Please note if you supply local or remote host/port in the command.
(2) Should you do a pg_ctl start on new node before trying to execute
bdr_init_copy. If I don't I get the error I posted earlier.

I've attached the new nodes (dr) postgresql.conf file.

-----Original Message-----
From: 'Andres Freund' [mailto:andres@2ndquadrant.com]
Sent: Wednesday, December 31, 2014 5:04 AM
To: John Casey
Cc: pgsql-general@postgresql.org
Subject: Re: [GENERAL] bdr_init_copy fails when starting 2nd BDR node

Hi,

On 2014-12-30 21:12:17 -0500, John Casey wrote:
>
> > What was your bdr config at this point? The error message indicates
> > that
> it tries to
> > connect to port 5432 on localhost - but the copy was taken from
> 'main_node_ip'.
> > Perhaps you forgot to specify the ehost in the config?
>
> # Here is my conf on the DR server (where I am running bdr_init_copy)
> bdr.connections = 'primary'
> bdr.primary_dsn = 'dbname=my_db host=primary_ip user=my_username
port=5432'
> bdr.primary_init_replica = on
> bdr.primary_replica_local_dsn = 'dbname=my_db user=my_username port=5432'

My guess is that this is the source of the problem - you probably have one
system and one self compiled libpq around or something similar and they
disagree about the location of the unix socket directory. It complains
about:

> >         connections on Unix domain socket "/tmp/.s.PGSQL.5432"?

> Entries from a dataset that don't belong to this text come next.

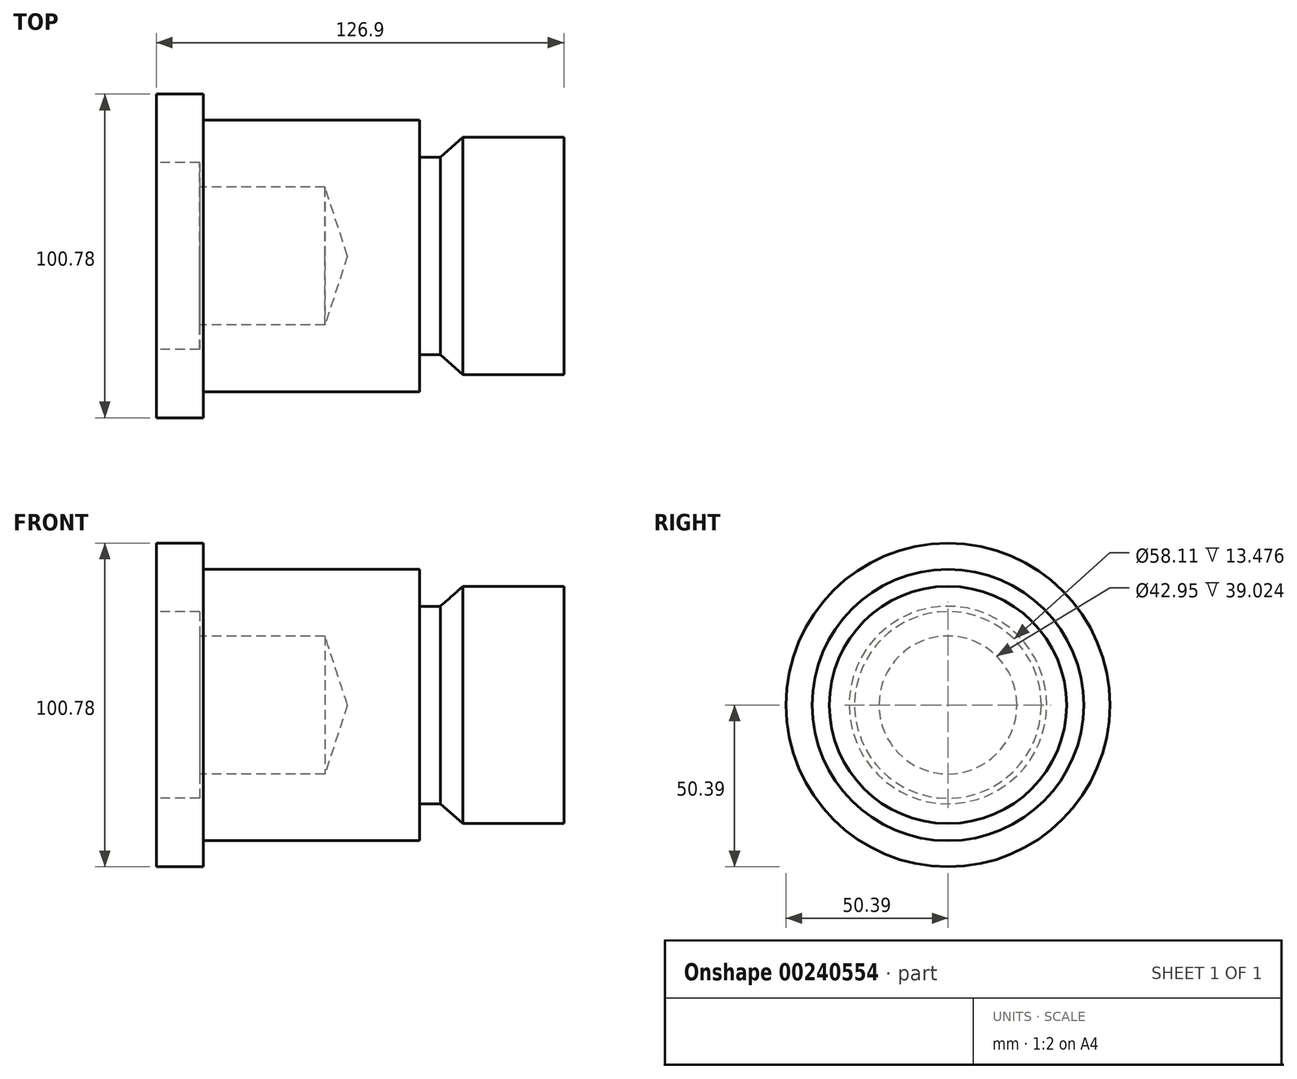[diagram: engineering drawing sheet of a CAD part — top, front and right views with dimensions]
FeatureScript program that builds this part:
annotation { "Feature Type Name" : "Feature", "Feature Type Description" : "" }
export const myFeature = defineFeature(function(context is Context, id is Id, definition is map)
    precondition{}
    {
        {
            var Q0;
            Q0=qCreatedBy(makeId("Front.planeOp"),FACE);
            var sketch = newSketch(context, id + "F0", { "sketchPlane" : qUnion([Q0])});
            skLineSegment(sketch, "E0", {"start": v(-67.1, 50.4) * mm, "end": v(-52.5, 50.4) * mm});
            skLineSegment(sketch, "E1", {"start": v(-52.5, 50.4) * mm, "end": v(-52.5, 42.25) * mm});
            skLineSegment(sketch, "E2", {"start": v(-52.5, 42.25) * mm, "end": v(14.88, 42.25) * mm});
            skLineSegment(sketch, "E3", {"start": v(14.88, 42.25) * mm, "end": v(14.88, 30.74) * mm});
            skLineSegment(sketch, "E4", {"start": v(14.88, 30.74) * mm, "end": v(21.34, 30.74) * mm});
            skLineSegment(sketch, "E5", {"start": v(21.34, 30.74) * mm, "end": v(28.36, 36.92) * mm});
            skLineSegment(sketch, "E6", {"start": v(28.36, 36.92) * mm, "end": v(59.8, 36.92) * mm});
            skLineSegment(sketch, "E7", {"start": v(59.8, 36.92) * mm, "end": v(59.8, 0) * mm});
            skLineSegment(sketch, "E8", {"start": v(-67.1, 50.4) * mm, "end": v(-67.1, 29.06) * mm});
            skLineSegment(sketch, "E9", {"start": v(-67.1, 29.06) * mm, "end": v(-53.62, 29.06) * mm});
            skLineSegment(sketch, "E10", {"start": v(-53.62, 29.06) * mm, "end": v(-53.62, 21.48) * mm});
            skLineSegment(sketch, "E11", {"start": v(-53.62, 21.48) * mm, "end": v(-14.6, 21.48) * mm});
            skLineSegment(sketch, "E12", {"start": v(-14.6, 21.48) * mm, "end": v(-7.58, 0) * mm});
            skLineSegment(sketch, "E13", {"start": v(-7.58, 0) * mm, "end": v(59.8, 0) * mm});
            skSolve(sketch);
        }
        {
            var Q0;
            Q0=makeQuery(id+"F0.imprint","IMPRINT",FACE,{"disambiguationData":[TD([[makeQuery(id+"F0.imprint","IMPRINT",EDGE,{"derivedFrom":sQuery(id+"F0.wireOp",EDGE,"E0")}),-1.0]])]});
            var Q1;
            Q1=sQuery(id+"F0.wireOp",EDGE,"E13");
            revolve(context, id + "F1", {"entities" : qUnion([Q0]), "axis" : qUnion([Q1]), "revolveType" : RevolveType.FULL});
        }
    });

which means given the above configuration it has to be
primary_replica_local_dsn. Could you a) try to explicitly set
unix_socket_directory=/tmp in postgresql.conf and host=/tmp in the above
config?

Also, please attach postgresql.conf.

Greetings,

Andres Freund

--
 Andres Freund                       http://www.2ndQuadrant.com/
 PostgreSQL Development, 24x7 Support, Training & Services

Attachment

Re: bdr_init_copy fails when starting 2nd BDR node

From
Craig Ringer
Date:


On 4 January 2015 at 02:52, John Casey <john.casey@innovisors.com> wrote:
I'm still experiencing similar problems. I'm not certain what parameter you
are referring to when you say 'ehost'. Otherwise,  I did want to clarify a
couple of things. I have tried several combinations, each one fails in
various ways. So ...

(1) What is the exact syntax when calling bdr_init_copy from new nodes when
your database name is not 'postgres' and your user name is not 'postgres'.
Please note if you supply local or remote host/port in the command.

Use a connection string to identify the remote and the local ends. e.g.:

  bdr_init_copy --remote-dbname="host=node1 dbname=mydb" \
                --local-dbname="dbname=mydb" \
                -D datadir

Both --remote-dbname and --local-dbname are libpq connection strings.


 
> (2) Should you do a pg_ctl start on new node before trying to execute
> bdr_init_copy. If I don't I get the error I posted earlier.

No, you should not and must not start the server before running bdr_init_copy.

(In the current development version of BDR this has all gone away, and bdr_init_copy will make a base backup for you).